Data for this task
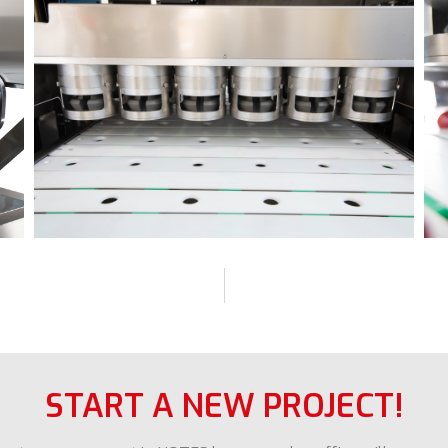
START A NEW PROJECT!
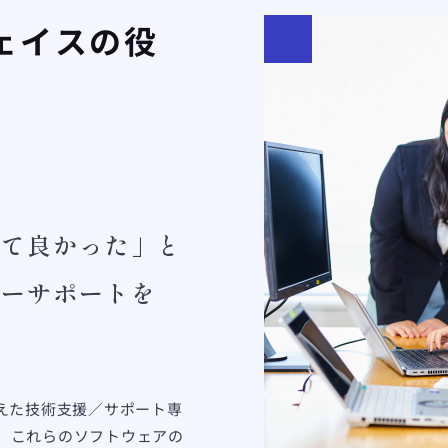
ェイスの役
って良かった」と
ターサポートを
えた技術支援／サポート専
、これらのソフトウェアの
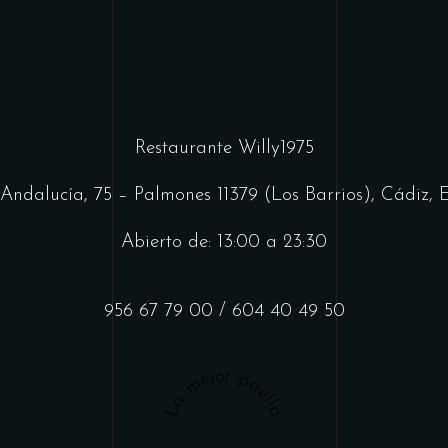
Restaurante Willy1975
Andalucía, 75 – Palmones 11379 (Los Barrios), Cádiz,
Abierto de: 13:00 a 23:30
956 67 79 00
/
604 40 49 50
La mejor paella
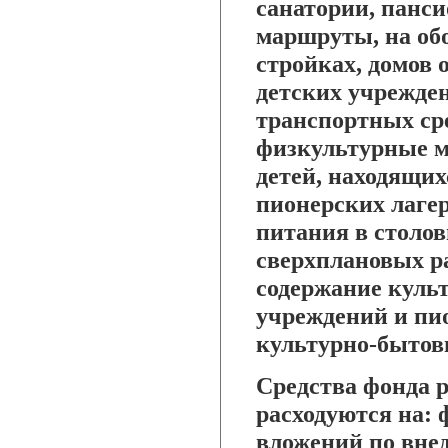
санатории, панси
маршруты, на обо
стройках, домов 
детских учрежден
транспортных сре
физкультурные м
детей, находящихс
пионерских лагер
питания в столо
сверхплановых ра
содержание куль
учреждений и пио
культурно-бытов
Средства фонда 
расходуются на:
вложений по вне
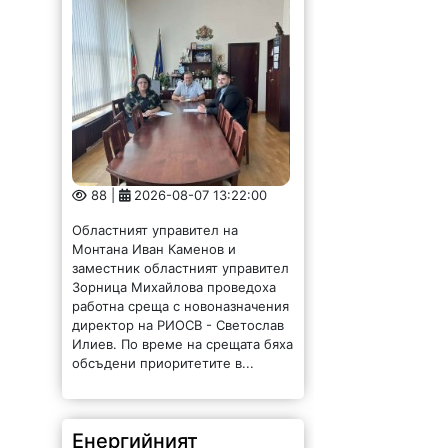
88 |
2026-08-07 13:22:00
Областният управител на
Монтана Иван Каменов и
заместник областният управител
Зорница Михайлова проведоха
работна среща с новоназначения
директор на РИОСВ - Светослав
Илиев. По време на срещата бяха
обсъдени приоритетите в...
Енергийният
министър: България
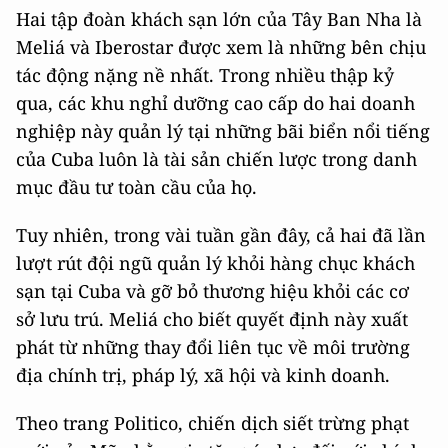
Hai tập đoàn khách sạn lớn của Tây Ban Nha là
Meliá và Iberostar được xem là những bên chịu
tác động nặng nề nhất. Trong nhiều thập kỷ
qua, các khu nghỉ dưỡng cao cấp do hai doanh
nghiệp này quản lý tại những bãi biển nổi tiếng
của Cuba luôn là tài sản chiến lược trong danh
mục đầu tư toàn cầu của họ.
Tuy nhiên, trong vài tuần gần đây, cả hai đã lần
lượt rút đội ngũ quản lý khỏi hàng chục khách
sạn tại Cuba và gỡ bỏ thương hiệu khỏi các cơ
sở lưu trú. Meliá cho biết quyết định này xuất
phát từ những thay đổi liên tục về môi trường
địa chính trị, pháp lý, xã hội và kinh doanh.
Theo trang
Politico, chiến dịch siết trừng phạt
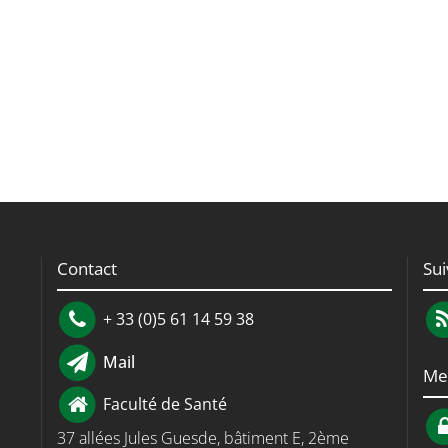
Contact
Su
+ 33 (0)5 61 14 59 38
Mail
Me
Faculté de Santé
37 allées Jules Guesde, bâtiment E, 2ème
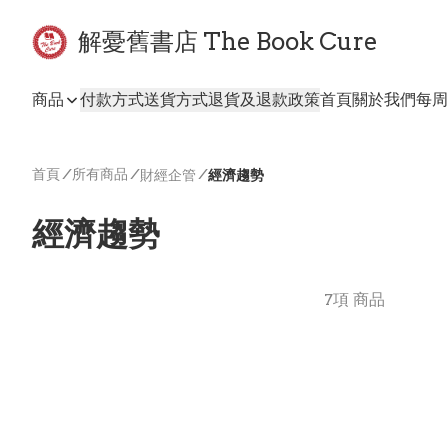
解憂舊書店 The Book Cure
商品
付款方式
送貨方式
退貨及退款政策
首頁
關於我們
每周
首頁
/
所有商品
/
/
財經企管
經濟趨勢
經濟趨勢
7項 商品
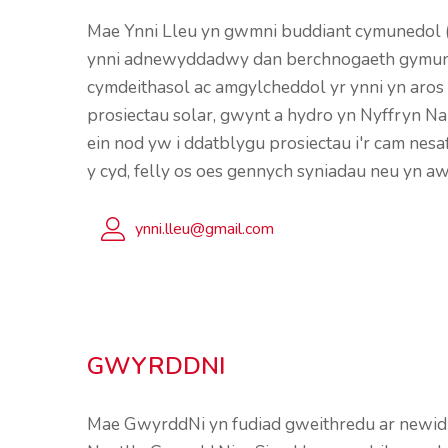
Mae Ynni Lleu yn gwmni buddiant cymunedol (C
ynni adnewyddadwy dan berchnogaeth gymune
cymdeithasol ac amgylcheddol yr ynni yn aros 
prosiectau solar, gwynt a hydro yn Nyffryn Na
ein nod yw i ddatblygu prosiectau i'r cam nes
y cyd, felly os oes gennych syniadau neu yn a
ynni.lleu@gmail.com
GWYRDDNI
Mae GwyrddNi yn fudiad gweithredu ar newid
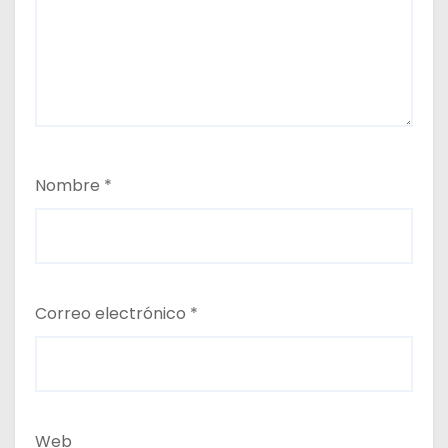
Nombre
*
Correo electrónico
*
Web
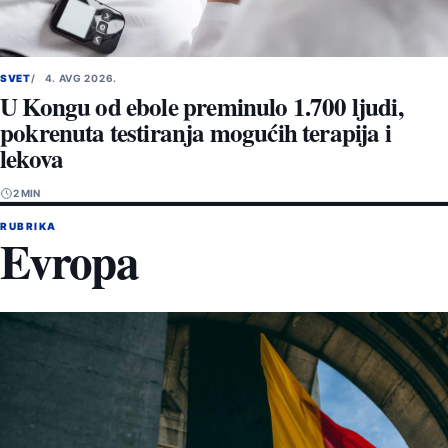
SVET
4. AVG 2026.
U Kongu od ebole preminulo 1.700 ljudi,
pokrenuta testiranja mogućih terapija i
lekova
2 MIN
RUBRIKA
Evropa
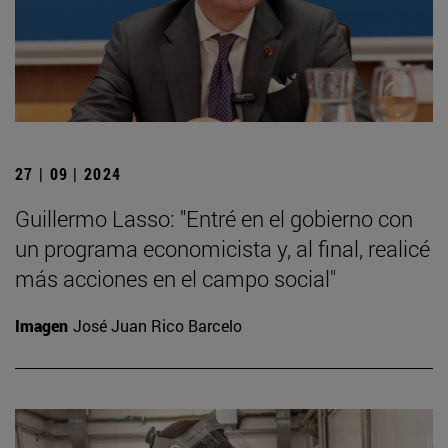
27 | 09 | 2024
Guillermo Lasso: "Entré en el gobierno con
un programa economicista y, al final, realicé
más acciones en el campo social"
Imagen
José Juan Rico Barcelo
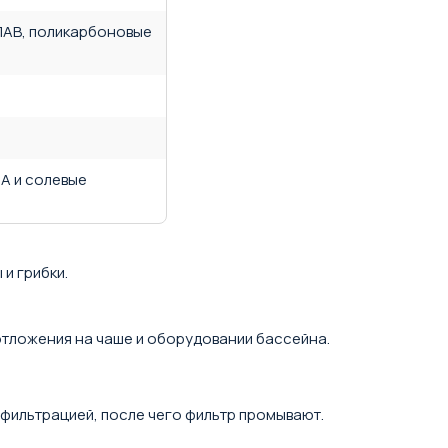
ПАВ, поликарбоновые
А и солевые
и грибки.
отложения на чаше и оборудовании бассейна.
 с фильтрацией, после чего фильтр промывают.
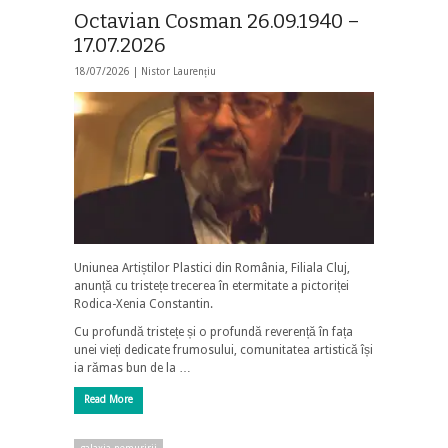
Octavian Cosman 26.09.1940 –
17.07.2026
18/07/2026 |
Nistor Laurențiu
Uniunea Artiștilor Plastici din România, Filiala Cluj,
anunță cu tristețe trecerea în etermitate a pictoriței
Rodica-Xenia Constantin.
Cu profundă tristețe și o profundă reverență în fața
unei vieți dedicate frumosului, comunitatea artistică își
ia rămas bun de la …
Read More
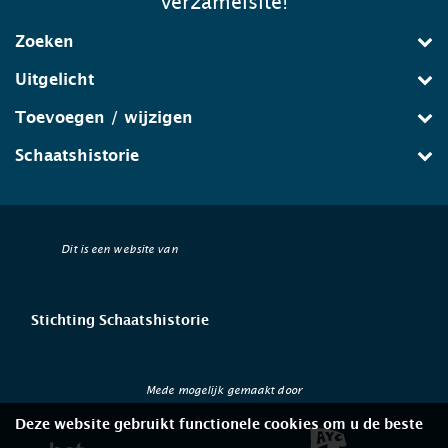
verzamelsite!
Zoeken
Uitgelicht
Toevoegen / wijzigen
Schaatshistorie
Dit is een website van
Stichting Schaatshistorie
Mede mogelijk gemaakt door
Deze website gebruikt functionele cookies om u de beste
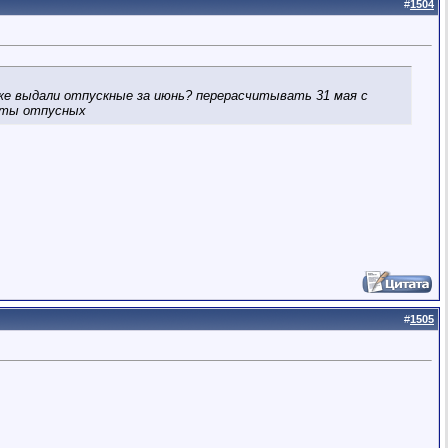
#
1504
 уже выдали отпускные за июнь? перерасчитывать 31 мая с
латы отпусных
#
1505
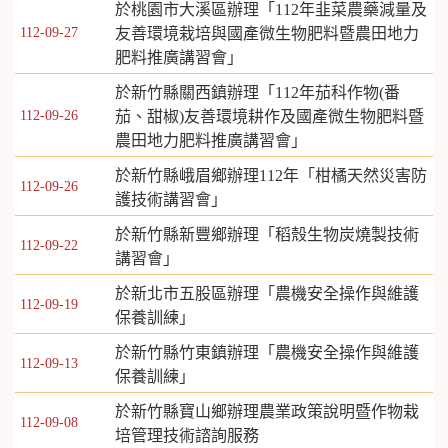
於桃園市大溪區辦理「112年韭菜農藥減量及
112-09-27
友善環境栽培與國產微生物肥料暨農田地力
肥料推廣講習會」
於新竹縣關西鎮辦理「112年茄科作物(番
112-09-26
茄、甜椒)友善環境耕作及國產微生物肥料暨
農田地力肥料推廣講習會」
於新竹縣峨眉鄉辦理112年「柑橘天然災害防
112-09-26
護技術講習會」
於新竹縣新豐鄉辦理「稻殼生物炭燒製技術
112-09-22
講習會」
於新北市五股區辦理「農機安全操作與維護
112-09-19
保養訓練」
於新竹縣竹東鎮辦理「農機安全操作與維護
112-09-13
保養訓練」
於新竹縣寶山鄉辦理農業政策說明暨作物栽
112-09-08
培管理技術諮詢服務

Exercise description
Please transcribe the listing exactly as it stands, but omit its pictures.

Task answer
START A NEW PROJECT!
ェイスの役
って良かった」と
ターサポートを
えた技術支援／サポート専
、これらのソフトウェアの
Restaurante Willy1975
Andalucía, 75 – Palmones 11379 (Los Barrios), Cádiz,
Abierto de: 13:00 a 23:30
956 67 79 00
/
604 40 49 50
La mejor paella
санатории, панси
маршруты, на обо
стройках, домов 
детских учрежден
транспортных сре
физкультурные м
детей, находящихс
пионерских лагер
питания в столо
сверхплановых ра
содержание куль
учреждений и пио
культурно-бытов
Средства фонда 
расходуются на:
вложений по вне
88 |
2026-08-07 13:22:00
Областният управител на
Монтана Иван Каменов и
заместник областният управител
Зорница Михайлова проведоха
работна среща с новоназначения
директор на РИОСВ - Светослав
Илиев. По време на срещата бяха
обсъдени приоритетите в...
Енергийният
министър: България
Hai tập đoàn khách sạn lớn của Tây Ban Nha là
Meliá và Iberostar được xem là những bên chịu
tác động nặng nề nhất. Trong nhiều thập kỷ
qua, các khu nghỉ dưỡng cao cấp do hai doanh
nghiệp này quản lý tại những bãi biển nổi tiếng
của Cuba luôn là tài sản chiến lược trong danh
mục đầu tư toàn cầu của họ.
Tuy nhiên, trong vài tuần gần đây, cả hai đã lần
lượt rút đội ngũ quản lý khỏi hàng chục khách
sạn tại Cuba và gỡ bỏ thương hiệu khỏi các cơ
sở lưu trú. Meliá cho biết quyết định này xuất
phát từ những thay đổi liên tục về môi trường
địa chính trị, pháp lý, xã hội và kinh doanh.
Theo trang
Politico, chiến dịch siết trừng phạt
Contact
Su
+ 33 (0)5 61 14 59 38
Mail
Me
Faculté de Santé
37 allées Jules Guesde, bâtiment E, 2ème
解憂舊書店 The Book Cure
商品
付款方式
送貨方式
退貨及退款政策
首頁
關於我們
每周
首頁
/
所有商品
/
/
財經企管
經濟趨勢
經濟趨勢
7項 商品
Mae Ynni Lleu yn gwmni buddiant cymunedol (C
ynni adnewyddadwy dan berchnogaeth gymune
cymdeithasol ac amgylcheddol yr ynni yn aros 
prosiectau solar, gwynt a hydro yn Nyffryn Na
ein nod yw i ddatblygu prosiectau i'r cam nes
y cyd, felly os oes gennych syniadau neu yn a
ynni.lleu@gmail.com
GWYRDDNI
Mae GwyrddNi yn fudiad gweithredu ar newid
Nombre
*
Correo electrónico
*
Web
SVET
4. AVG 2026.
U Kongu od ebole preminulo 1.700 ljudi,
pokrenuta testiranja mogućih terapija i
lekova
2 MIN
RUBRIKA
Evropa
27 | 09 | 2024
Guillermo Lasso: "Entré en el gobierno con
un programa economicista y, al final, realicé
más acciones en el campo social"
Imagen
José Juan Rico Barcelo
ПАВ, поликарбоновые
А и солевые
и грибки.
отложения на чаше и оборудовании бассейна.
 с фильтрацией, после чего фильтр промывают.
Octavian Cosman 26.09.1940 –
17.07.2026
18/07/2026 |
Nistor Laurențiu
Uniunea Artiștilor Plastici din România, Filiala Cluj,
anunță cu tristețe trecerea în etermitate a pictoriței
Rodica-Xenia Constantin.
Cu profundă tristețe și o profundă reverență în fața
unei vieți dedicate frumosului, comunitatea artistică își
ia rămas bun de la …
Read More
verzamelsite!
Zoeken
Uitgelicht
Toevoegen / wijzigen
Schaatshistorie
Dit is een website van
Stichting Schaatshistorie
Mede mogelijk gemaakt door
Deze website gebruikt functionele cookies om u de beste
#
1504
 уже выдали отпускные за июнь? перерасчитывать 31 мая с
латы отпусных
#
1505
於桃園市大溪區辦理「112年韭菜農藥減量及
112-09-27
友善環境栽培與國產微生物肥料暨農田地力
肥料推廣講習會」
於新竹縣關西鎮辦理「112年茄科作物(番
112-09-26
茄、甜椒)友善環境耕作及國產微生物肥料暨
農田地力肥料推廣講習會」
於新竹縣峨眉鄉辦理112年「柑橘天然災害防
112-09-26
護技術講習會」
於新竹縣新豐鄉辦理「稻殼生物炭燒製技術
112-09-22
講習會」
於新北市五股區辦理「農機安全操作與維護
112-09-19
保養訓練」
於新竹縣竹東鎮辦理「農機安全操作與維護
112-09-13
保養訓練」
於新竹縣寶山鄉辦理農業政策說明暨作物栽
112-09-08
培管理技術諮詢服務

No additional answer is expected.